Julie oder Die neue Heloise
Tugend ist, das Böse zu meiden, sagt der Glücksjäger, der nach dem höchsten und ewigen Glücke rennt, so ist es der erste Schritt zum Glücke, keine Leiden zu haben. Er will also den Leiden entgehen, oder sie umgehen, oder doch ihnen die Stachel ausreißen, und zugleich will er sich einen Genuß schaffen, der unwandelbar ist.
Die List, welche er anwendet, um die wirkliche Natur zu betrügen, besteht darin, daß er sich von der Welt losmacht, sich in sein Herz zurückzieht, sich selbst Aufgaben stellt, die nur er selbst lösen kann, um sich, wenn er sie gelöst hat, über sich und sein Werk zu freuen und in dieser Befriedigung seiner selbst glücklich zu sein. Vor lauter innerem Glück bedarf er dann des äußeren nicht, und der Genuß kann ihm nicht entgehen, weil er die Mittel seines Genusses, gleich dem Selbstschänder, überall mit sich herumträgt.

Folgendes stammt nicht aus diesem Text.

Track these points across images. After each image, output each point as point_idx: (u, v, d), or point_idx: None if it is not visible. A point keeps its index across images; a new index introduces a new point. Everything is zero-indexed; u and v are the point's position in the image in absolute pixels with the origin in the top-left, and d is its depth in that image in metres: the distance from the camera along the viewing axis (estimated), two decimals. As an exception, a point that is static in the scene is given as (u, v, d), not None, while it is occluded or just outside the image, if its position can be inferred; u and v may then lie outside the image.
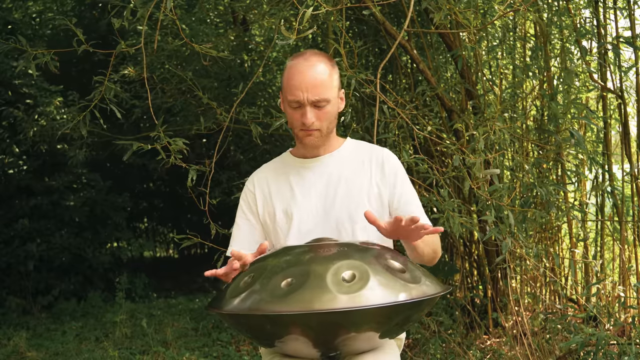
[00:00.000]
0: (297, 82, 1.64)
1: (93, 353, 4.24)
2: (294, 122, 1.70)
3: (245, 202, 1.82)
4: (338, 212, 1.70)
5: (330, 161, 1.78)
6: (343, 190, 1.73)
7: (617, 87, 3.65)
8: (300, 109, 1.66)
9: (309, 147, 1.73)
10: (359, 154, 1.80)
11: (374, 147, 1.85)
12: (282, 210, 1.75)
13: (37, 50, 2.80)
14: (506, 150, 3.51)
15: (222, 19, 5.85)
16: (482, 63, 3.84)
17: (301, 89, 1.63)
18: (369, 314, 1.25)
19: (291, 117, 1.70)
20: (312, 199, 1.73)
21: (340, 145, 1.81)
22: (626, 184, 3.77)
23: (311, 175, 1.77)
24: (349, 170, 1.76)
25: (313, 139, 1.70)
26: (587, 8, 3.60)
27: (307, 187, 1.75)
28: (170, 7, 2.62)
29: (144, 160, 6.49)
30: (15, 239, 5.91)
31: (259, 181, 1.82)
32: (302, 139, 1.71)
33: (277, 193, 1.78)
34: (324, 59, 1.69)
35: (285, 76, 1.69)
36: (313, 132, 1.69)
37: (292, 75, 1.66)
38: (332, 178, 1.75)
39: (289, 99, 1.66)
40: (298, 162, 1.80)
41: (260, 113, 3.47)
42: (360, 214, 1.69)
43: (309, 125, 1.66)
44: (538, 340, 3.30)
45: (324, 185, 1.74)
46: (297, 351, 1.40)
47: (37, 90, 5.71)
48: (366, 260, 1.32)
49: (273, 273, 1.32)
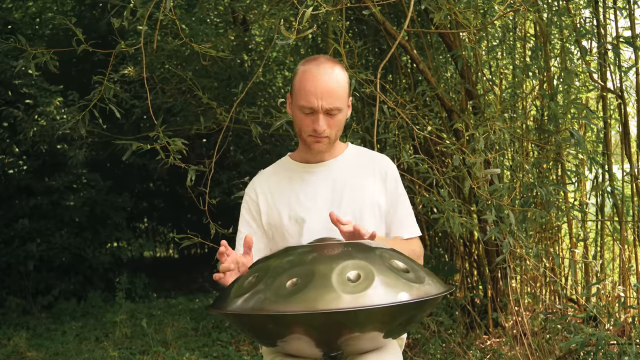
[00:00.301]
0: (312, 88, 1.62)
1: (93, 353, 4.23)
2: (304, 127, 1.68)
3: (247, 210, 1.81)
4: (344, 217, 1.69)
5: (334, 166, 1.77)
6: (349, 196, 1.73)
7: (617, 87, 3.65)
8: (312, 115, 1.65)
9: (315, 152, 1.72)
10: (362, 159, 1.81)
11: (375, 154, 1.86)
12: (289, 216, 1.73)
13: (36, 49, 2.79)
14: (506, 150, 3.51)
15: (222, 19, 5.85)
16: (482, 63, 3.84)
17: (316, 96, 1.62)
18: (374, 314, 1.25)
19: (301, 122, 1.68)
20: (319, 204, 1.72)
21: (344, 151, 1.81)
22: (626, 184, 3.77)
23: (316, 180, 1.76)
24: (353, 176, 1.76)
25: (322, 145, 1.69)
26: (587, 8, 3.60)
27: (313, 192, 1.74)
28: (170, 7, 2.62)
29: (144, 160, 6.49)
30: (15, 239, 5.91)
31: (260, 187, 1.80)
32: (310, 145, 1.70)
33: (281, 199, 1.76)
34: (338, 66, 1.69)
35: (297, 80, 1.67)
36: (322, 139, 1.68)
37: (306, 80, 1.64)
38: (337, 183, 1.74)
39: (300, 104, 1.65)
40: (301, 166, 1.79)
41: (260, 113, 3.47)
42: (365, 219, 1.71)
43: (320, 132, 1.65)
44: (538, 340, 3.30)
45: (329, 190, 1.74)
46: (300, 351, 1.40)
47: (37, 90, 5.70)
48: (371, 260, 1.33)
49: (277, 273, 1.32)
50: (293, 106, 1.71)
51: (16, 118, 5.52)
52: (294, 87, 1.69)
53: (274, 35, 3.19)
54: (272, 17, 3.58)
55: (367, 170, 1.78)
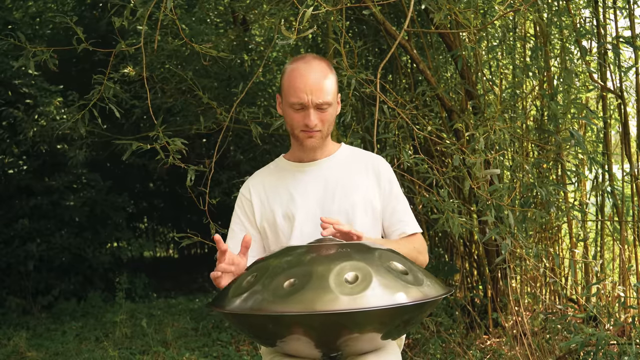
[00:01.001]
0: (301, 84, 1.65)
1: (93, 353, 4.23)
2: (295, 124, 1.71)
3: (241, 209, 1.83)
4: (336, 216, 1.71)
5: (326, 165, 1.79)
6: (340, 194, 1.74)
7: (617, 87, 3.65)
8: (303, 111, 1.68)
9: (308, 149, 1.74)
10: (355, 159, 1.83)
11: (369, 154, 1.87)
12: (282, 214, 1.75)
13: (35, 47, 2.79)
14: (506, 150, 3.50)
15: (222, 19, 5.85)
16: (482, 63, 3.84)
17: (305, 92, 1.65)
18: (372, 316, 1.25)
19: (292, 119, 1.71)
20: (310, 202, 1.74)
21: (336, 150, 1.84)
22: (626, 184, 3.77)
23: (308, 178, 1.78)
24: (346, 175, 1.78)
25: (314, 140, 1.72)
26: (587, 8, 3.60)
27: (305, 190, 1.76)
28: (170, 6, 2.62)
29: (144, 160, 6.49)
30: (15, 239, 5.91)
31: (254, 187, 1.83)
32: (303, 141, 1.72)
33: (275, 197, 1.78)
34: (324, 63, 1.72)
35: (286, 79, 1.70)
36: (315, 134, 1.71)
37: (295, 78, 1.67)
38: (329, 182, 1.76)
39: (291, 101, 1.67)
40: (294, 166, 1.82)
41: (260, 113, 3.48)
42: (357, 218, 1.72)
43: (312, 126, 1.68)
44: (538, 340, 3.30)
45: (321, 189, 1.76)
46: (299, 351, 1.40)
47: (37, 90, 5.70)
48: (369, 261, 1.32)
49: (275, 273, 1.32)
50: (283, 105, 1.74)
51: (16, 118, 5.51)
52: (283, 86, 1.72)
53: (274, 35, 3.19)
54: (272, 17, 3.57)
55: (360, 169, 1.80)
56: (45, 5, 7.22)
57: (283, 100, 1.74)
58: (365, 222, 1.75)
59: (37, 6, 7.07)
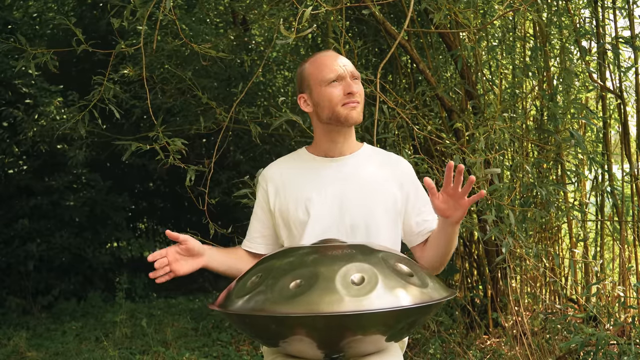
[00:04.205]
0: (331, 61, 1.69)
1: (93, 353, 4.24)
2: (334, 99, 1.67)
3: (259, 194, 1.83)
4: (353, 215, 1.68)
5: (350, 162, 1.75)
6: (360, 193, 1.70)
7: (616, 87, 3.66)
8: (340, 84, 1.67)
9: (351, 122, 1.69)
10: (377, 159, 1.79)
11: (391, 154, 1.84)
12: (297, 208, 1.71)
13: (36, 49, 2.79)
14: (506, 150, 3.51)
15: (222, 19, 5.85)
16: (482, 63, 3.84)
17: (338, 64, 1.68)
18: (377, 318, 1.24)
19: (330, 96, 1.67)
20: (328, 199, 1.69)
21: (360, 148, 1.80)
22: (626, 184, 3.77)
23: (329, 174, 1.73)
24: (367, 174, 1.74)
25: (357, 113, 1.68)
26: (587, 8, 3.60)
27: (324, 187, 1.71)
28: (169, 7, 2.62)
29: (144, 160, 6.49)
30: (15, 239, 5.91)
31: (271, 176, 1.79)
32: (347, 115, 1.67)
33: (292, 189, 1.74)
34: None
35: (310, 69, 1.71)
36: (357, 105, 1.68)
37: (321, 60, 1.71)
38: (349, 180, 1.72)
39: (327, 77, 1.67)
40: (318, 160, 1.77)
41: (260, 113, 3.48)
42: (375, 218, 1.68)
43: (355, 92, 1.67)
44: (538, 340, 3.30)
45: (340, 186, 1.71)
46: (301, 352, 1.40)
47: (37, 90, 5.70)
48: (375, 263, 1.31)
49: (280, 274, 1.31)
50: (314, 90, 1.70)
51: (16, 118, 5.51)
52: (309, 76, 1.71)
53: (274, 35, 3.19)
54: (272, 17, 3.58)
55: (382, 168, 1.76)
56: (45, 5, 7.21)
57: (312, 87, 1.70)
58: (386, 220, 1.71)
59: (37, 6, 7.07)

Das Opfer der Wirklichkeit ist demnach in der That kein Opfer, sondern ein Genuß. Das Opfer trägt seinen Lohn in sich. Ja, der Schmerz selbst, den es mit sich führt, ist süß. Auch dieser Schmerz ist ein verfeinerter Genuß. Die Tugendhelden versichern es jeden Augenblick, daß in dem empfindsamen Weh des Opfers eine eigne Wonne liege. Das Opfer ist ein Scheinopfer. Das gebrochene Herz, das sich selbst opfert, dieses scheinheilige Herz, opfert sich nicht auf, sondern bringt nur, mit feiner List, sich selber Opfer. Sein Eigennutz ist der Eigennutz, der das Gegentheil von sich sein will und zu sein vorgiebt, ein heuchlerischer Eigennutz.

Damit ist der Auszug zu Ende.